Here’s another batch of movies from last year that didn’t get much play, but which I liked and think are worth a look. On completing this article, I realized for the first time that all but one of them are documentaries!
It started when a group of teenage soccer players and their coach decided to explore a cave in Thailand. But a deluge of rain flooded the tunnel and prevented their exit. Divers located the boys on a raised rock platform two and a half miles from the entrance. Various methods were suggested. Finally, it was decided to send divers to swim the boys out one at a time. Two divers died during the rescue effort, but somehow all of the boys and the coach were rescued. This documentary, The Rescue, covers the true story very well.
You can always count on Spanish director Pedro Almodovar (Women on the Verge of a Nervous Breakdown, Volver, Talk to Her) for an off-beat, entertaining film. And he doesn’t disappoint in Parallel Mothers. Almodovar’s muse, the beautiful Penelope Cruz, stars as Janis, who shares a hospital room with Ana, and both deliver babies the same day. After DNA tests later, Janis discovers that a switch was inadvertently made. Ana reveals to Janis that her baby has died. Janis struggles with what to do, as she realizes the baby she has at home is Ana’s child.
After discovering that his grandparents had been murdered by the Nazis in a concentration camp, Austrian Luke Holland interviewed over 300 Germans who lived through World War II. Final Account is the documentary account of those interviews, which include everyone from Jewish survivors to SS members.

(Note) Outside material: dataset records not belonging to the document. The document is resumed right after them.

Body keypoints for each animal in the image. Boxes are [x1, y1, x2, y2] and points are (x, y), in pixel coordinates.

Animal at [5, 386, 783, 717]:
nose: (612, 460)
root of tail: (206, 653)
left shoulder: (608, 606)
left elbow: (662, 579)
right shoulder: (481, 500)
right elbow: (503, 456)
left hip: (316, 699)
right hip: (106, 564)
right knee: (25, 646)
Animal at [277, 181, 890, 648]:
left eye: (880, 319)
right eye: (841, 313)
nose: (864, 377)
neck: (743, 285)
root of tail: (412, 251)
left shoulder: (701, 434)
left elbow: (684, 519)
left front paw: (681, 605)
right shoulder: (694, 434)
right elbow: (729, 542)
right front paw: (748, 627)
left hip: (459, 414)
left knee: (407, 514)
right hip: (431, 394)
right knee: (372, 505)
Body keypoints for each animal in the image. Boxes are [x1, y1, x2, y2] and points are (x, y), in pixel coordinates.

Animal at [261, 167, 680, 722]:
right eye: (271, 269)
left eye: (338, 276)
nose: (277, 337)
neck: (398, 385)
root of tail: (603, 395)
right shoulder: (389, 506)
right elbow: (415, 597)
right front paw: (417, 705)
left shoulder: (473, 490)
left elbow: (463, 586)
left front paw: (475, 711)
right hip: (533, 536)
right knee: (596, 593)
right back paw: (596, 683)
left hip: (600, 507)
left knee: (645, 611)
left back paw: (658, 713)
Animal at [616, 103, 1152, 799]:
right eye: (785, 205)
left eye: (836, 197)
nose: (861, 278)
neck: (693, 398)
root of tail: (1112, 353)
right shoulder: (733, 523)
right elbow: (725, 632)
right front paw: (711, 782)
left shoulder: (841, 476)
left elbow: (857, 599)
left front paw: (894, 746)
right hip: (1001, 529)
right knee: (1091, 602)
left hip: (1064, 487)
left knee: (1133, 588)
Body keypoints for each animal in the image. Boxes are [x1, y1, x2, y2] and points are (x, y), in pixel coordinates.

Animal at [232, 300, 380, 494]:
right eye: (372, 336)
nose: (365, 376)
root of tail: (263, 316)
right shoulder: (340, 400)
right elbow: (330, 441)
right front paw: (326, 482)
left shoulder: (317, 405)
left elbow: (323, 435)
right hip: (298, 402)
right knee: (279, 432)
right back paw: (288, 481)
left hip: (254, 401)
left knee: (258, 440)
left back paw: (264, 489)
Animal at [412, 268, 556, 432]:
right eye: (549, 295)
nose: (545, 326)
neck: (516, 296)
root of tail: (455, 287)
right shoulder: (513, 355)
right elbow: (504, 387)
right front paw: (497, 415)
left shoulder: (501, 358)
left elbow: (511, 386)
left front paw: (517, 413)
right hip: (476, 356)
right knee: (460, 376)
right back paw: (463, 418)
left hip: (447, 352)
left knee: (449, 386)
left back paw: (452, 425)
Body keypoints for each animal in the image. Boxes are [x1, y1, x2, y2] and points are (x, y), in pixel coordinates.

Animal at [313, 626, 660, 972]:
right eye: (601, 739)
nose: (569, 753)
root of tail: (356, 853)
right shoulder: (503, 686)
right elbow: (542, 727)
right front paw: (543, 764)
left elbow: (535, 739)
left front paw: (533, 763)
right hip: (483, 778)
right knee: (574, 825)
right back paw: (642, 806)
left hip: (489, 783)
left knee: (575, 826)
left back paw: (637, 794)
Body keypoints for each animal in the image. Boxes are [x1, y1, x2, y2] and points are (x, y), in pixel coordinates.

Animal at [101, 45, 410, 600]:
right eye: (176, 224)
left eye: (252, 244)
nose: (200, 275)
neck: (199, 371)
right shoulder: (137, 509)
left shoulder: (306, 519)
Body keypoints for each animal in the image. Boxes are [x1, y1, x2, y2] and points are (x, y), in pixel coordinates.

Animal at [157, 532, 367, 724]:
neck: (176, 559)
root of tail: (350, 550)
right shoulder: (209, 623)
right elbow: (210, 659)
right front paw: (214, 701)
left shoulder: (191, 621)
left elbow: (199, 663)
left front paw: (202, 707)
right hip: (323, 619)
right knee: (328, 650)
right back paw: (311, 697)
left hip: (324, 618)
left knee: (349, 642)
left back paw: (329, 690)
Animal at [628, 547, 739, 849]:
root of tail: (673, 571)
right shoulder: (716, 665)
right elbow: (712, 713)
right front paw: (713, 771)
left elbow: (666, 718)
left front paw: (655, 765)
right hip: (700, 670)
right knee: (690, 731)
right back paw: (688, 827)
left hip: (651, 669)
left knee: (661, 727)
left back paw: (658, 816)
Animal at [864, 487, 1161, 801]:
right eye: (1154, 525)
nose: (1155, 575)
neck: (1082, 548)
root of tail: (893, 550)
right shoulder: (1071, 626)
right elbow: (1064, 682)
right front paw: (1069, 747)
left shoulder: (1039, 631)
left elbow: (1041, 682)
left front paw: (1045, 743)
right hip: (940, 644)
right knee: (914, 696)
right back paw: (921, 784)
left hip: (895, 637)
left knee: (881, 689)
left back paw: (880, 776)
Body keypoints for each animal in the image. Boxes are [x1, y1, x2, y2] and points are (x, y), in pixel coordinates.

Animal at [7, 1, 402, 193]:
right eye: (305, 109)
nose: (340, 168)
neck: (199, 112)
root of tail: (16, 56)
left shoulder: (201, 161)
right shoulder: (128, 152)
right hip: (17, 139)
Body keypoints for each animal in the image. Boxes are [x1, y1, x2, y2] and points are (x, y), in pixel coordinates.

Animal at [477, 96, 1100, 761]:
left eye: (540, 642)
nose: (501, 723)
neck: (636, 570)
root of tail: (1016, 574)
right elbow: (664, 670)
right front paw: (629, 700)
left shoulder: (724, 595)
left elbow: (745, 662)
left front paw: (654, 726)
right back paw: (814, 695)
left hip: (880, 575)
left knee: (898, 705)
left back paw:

The results are both revealing and chilling. Mr. Holland died shortly after completing this disturbing film.
You won’t see many animated documentaries, but Flee is one of them and it’s a good one. Amin is a talented gay man who has escaped from Afghanistan. His journey to Denmark, his eventual home, is fraught with peril and missteps. He is shipped from country to country, always looking over his shoulder as a refugee with no papers. He eventually finds most of his scattered family, none of which are in Denmark. The fate of his father, imprisoned in Afghanistan, is never discovered.
She rose from being the only female in a very chauvinistic French cooking school to become an internationally celebrated chef and the author of several books on French cooking. Julia is the documentary about her rise to fame and her travails with colleagues and publishers. The mostly fictional Julie and Julia (2009) is frankly more entertaining, though both of these are very good films.
All of the movies in this article are available on DVD. Julia and The Rescue are fine for kids. The rest are for adults.